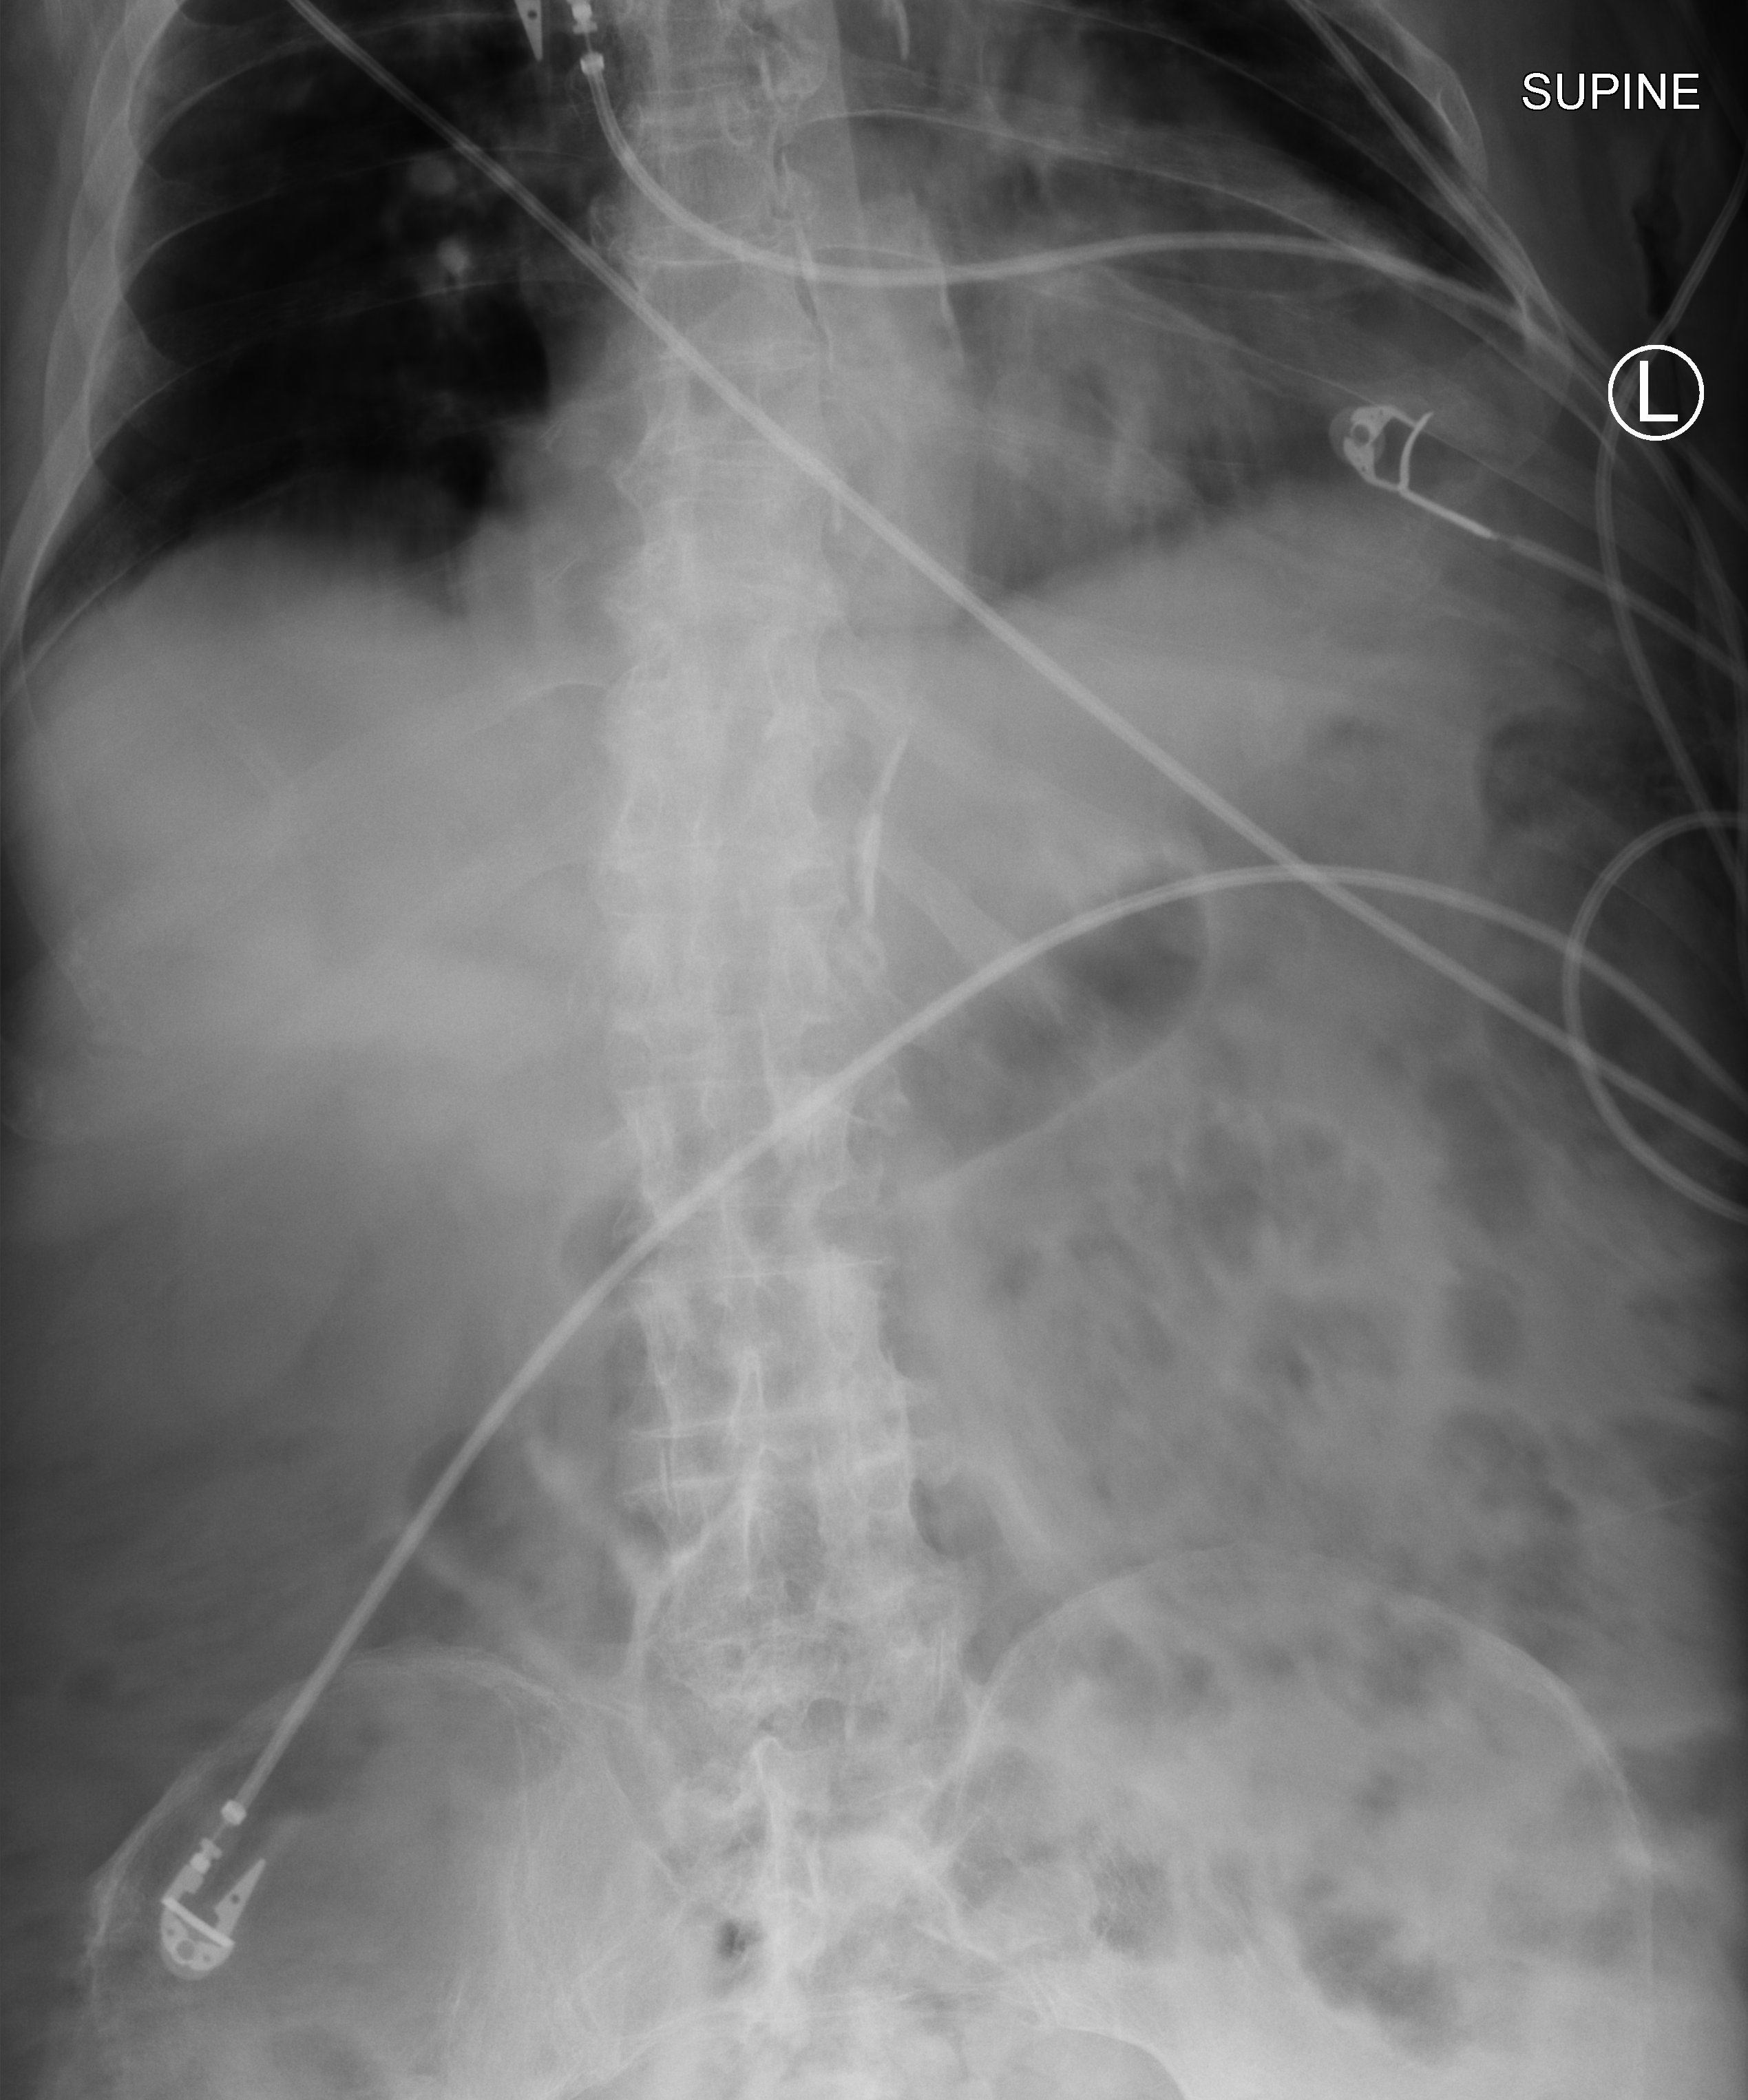
Abdomen X-ray (portable). Patient hospitalised with COVID-19; male, aged 75–90 years.
From the hospital-stay record, not from the radiograph (when in the stay this image was taken is not recorded): other chronic lung disease (admission record): no.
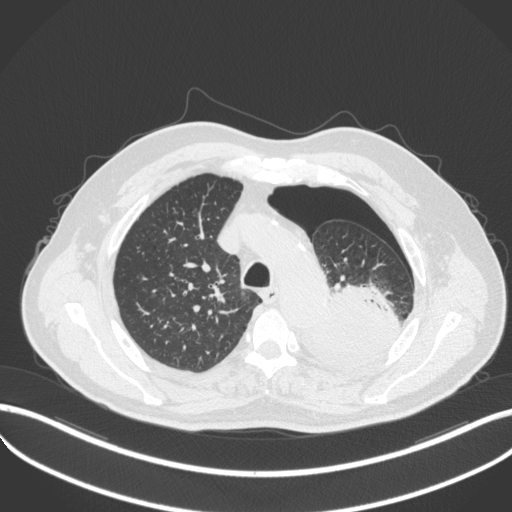
Chest CT, one axial slice; slice 384 of 466 in the series (ordered by position); 120 kVp; lung window (W 1500 / L -600 HU); 512 × 512 image matrix, field of view 400 × 400 mm. Patient: male, 76 years. From the clinical record (not read from this slice): clinical TNM (as recorded): T3 N0 M1b.
Outlined on this slice (bounding box drawn by a radiologist):
- lung tumour (recorded histology: adenocarcinoma): bounding box (x1, y1, x2, y2) in pixels: (302, 278, 401, 371)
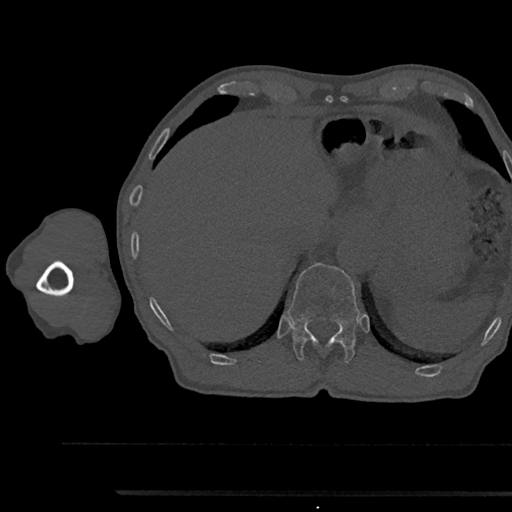
CT including the spine, one axial slice; position 734 of 797 along the scan axis; reconstruction kernel Br40s/3; 120 kVp; bone window (W 1800 / L 400 HU); 0.5 mm slice thickness; 512 × 512 image matrix, field of view 367 × 367 mm. Patient: male, 79 years. Case-level facts recorded for this patient, not image findings: primary cancer: prostate.
Annotated regions visible in this slice (semi-automatically segmented with operator editing):
- T12 vertebra: bounding box (x1, y1, x2, y2) in pixels: (287, 263, 359, 363)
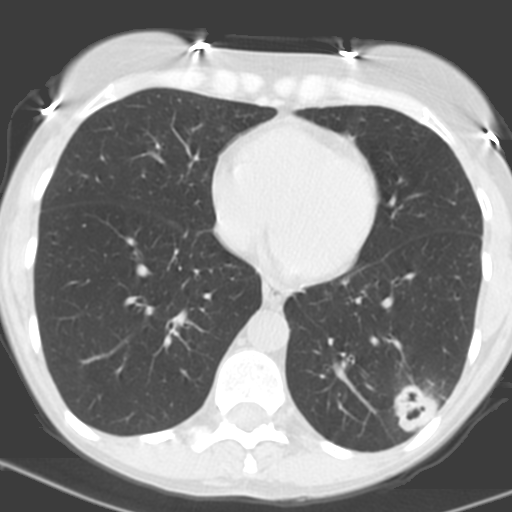
Low-dose screening chest CT, one axial slice; slice 59 of 156 in the series (ordered by position); 120 kVp; lung window (W 1500 / L -600 HU); 3.2 mm slice thickness; 512 × 512 image matrix, field of view 262 × 262 mm.
Annotated regions visible in this slice (expert manual segmentation):
- lesion 1 (tumor, lower lobe of left lung): bounding box [x1, y1, x2, y2] px = [394, 384, 438, 435]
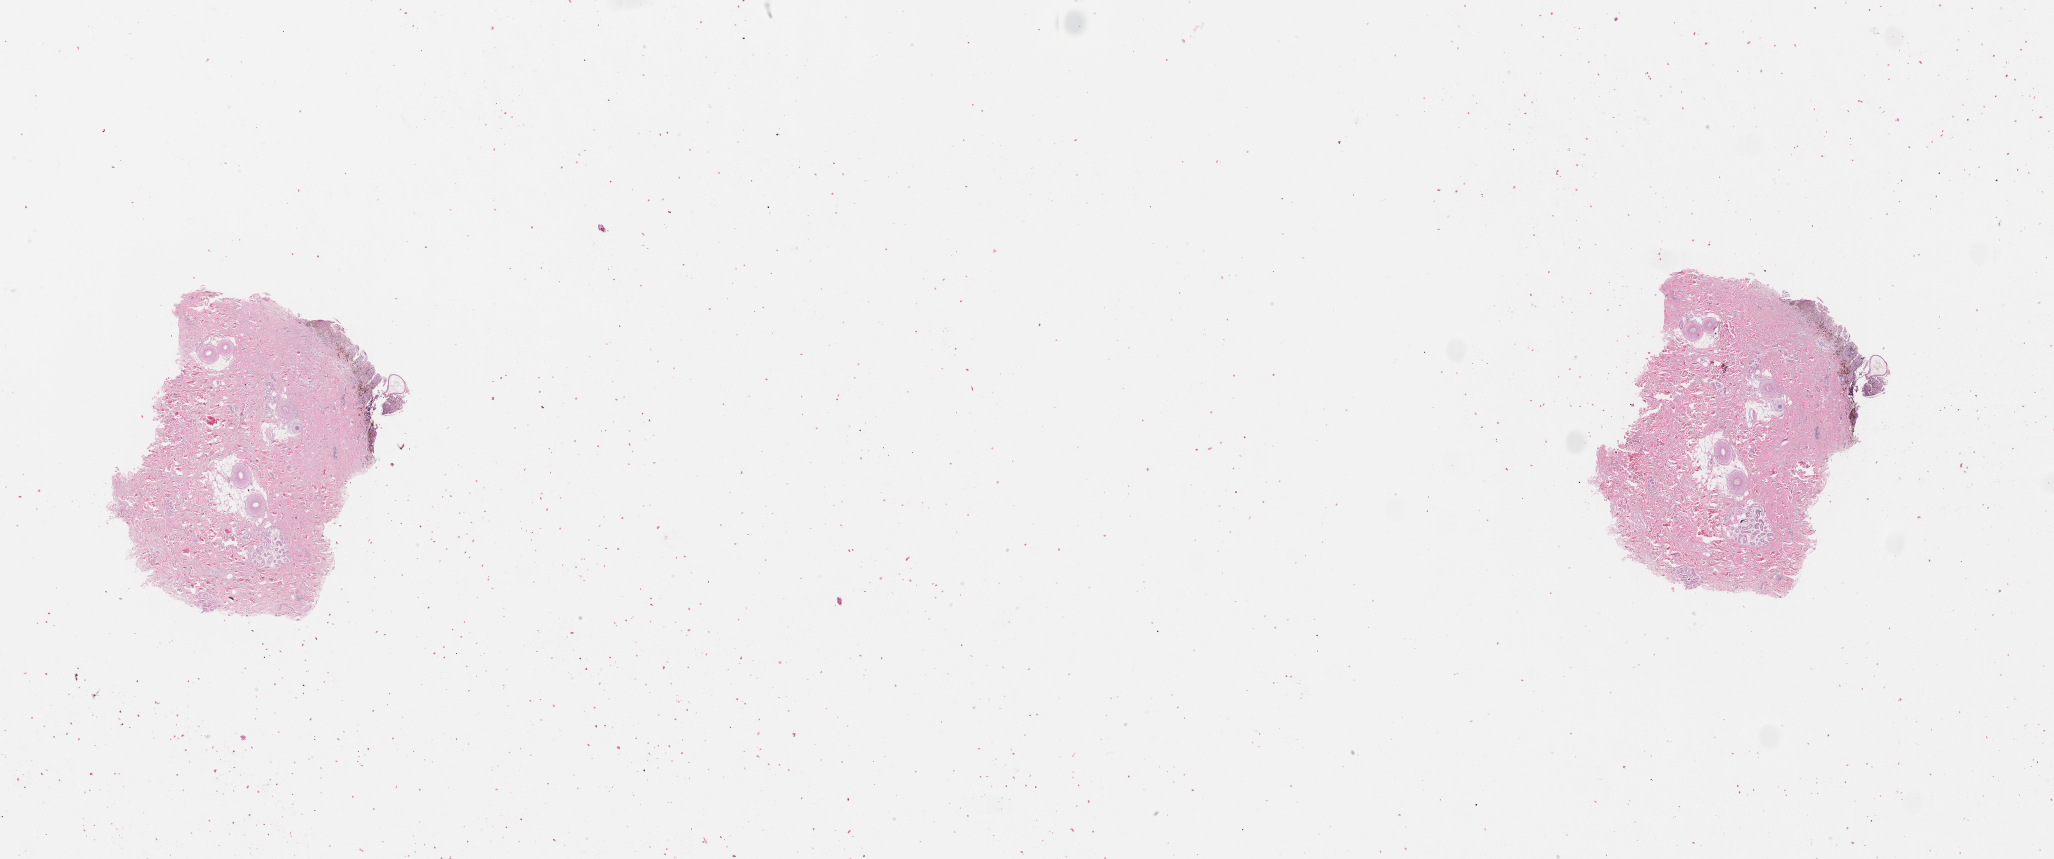
Whole-slide histology image, Hematoxylin and eosin (H&E) stained — a low-resolution overview of the entire scanned area, about 33.1 x 13.8 mm (from a 20x scan). 61-year-old male patient.
Patient diagnosis: Malignant melanoma, NOS.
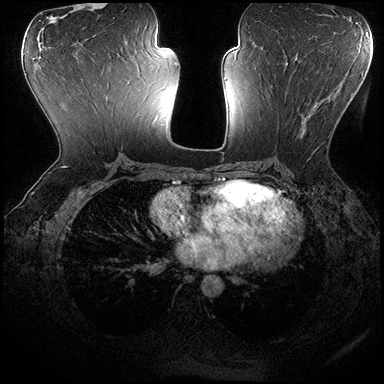
Breast MRI (dynamic contrast-enhanced), one axial slice. Slice 92 of 200 in the series (ordered by position). Dynamic contrast-enhanced series, time point 2 of 8 at this slice position (early post-contrast). 3 T. TE 2.3 ms, TR 4.4 ms. 1 mm slice thickness. 384 × 384 image matrix, field of view 360 × 360 mm. Female patient.
Annotated regions visible in this slice (semi-automatically segmented with operator editing):
- enhancing-tissue mask used for the functional tumour volume (all voxels passing the contrast-enhancement thresholds inside the analysis volume; usually the tumour): bounding box [x1, y1, x2, y2] px = [271, 70, 328, 148]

### WHAT IS BEING ASKED
An exact transcription is needed of the lines from the one with "- lung tumour" to the one with "Patient diagnosis: Malignant melanoma, NOS." above, both ends included, with pictures left out.

### FINAL ANSWER
- lung tumour (recorded histology: adenocarcinoma): bounding box (x1, y1, x2, y2) in pixels: (302, 278, 401, 371)
CT including the spine, one axial slice; position 734 of 797 along the scan axis; reconstruction kernel Br40s/3; 120 kVp; bone window (W 1800 / L 400 HU); 0.5 mm slice thickness; 512 × 512 image matrix, field of view 367 × 367 mm. Patient: male, 79 years. Case-level facts recorded for this patient, not image findings: primary cancer: prostate.
Annotated regions visible in this slice (semi-automatically segmented with operator editing):
- T12 vertebra: bounding box (x1, y1, x2, y2) in pixels: (287, 263, 359, 363)
Low-dose screening chest CT, one axial slice; slice 59 of 156 in the series (ordered by position); 120 kVp; lung window (W 1500 / L -600 HU); 3.2 mm slice thickness; 512 × 512 image matrix, field of view 262 × 262 mm.
Annotated regions visible in this slice (expert manual segmentation):
- lesion 1 (tumor, lower lobe of left lung): bounding box [x1, y1, x2, y2] px = [394, 384, 438, 435]
Whole-slide histology image, Hematoxylin and eosin (H&E) stained — a low-resolution overview of the entire scanned area, about 33.1 x 13.8 mm (from a 20x scan). 61-year-old male patient.
Patient diagnosis: Malignant melanoma, NOS.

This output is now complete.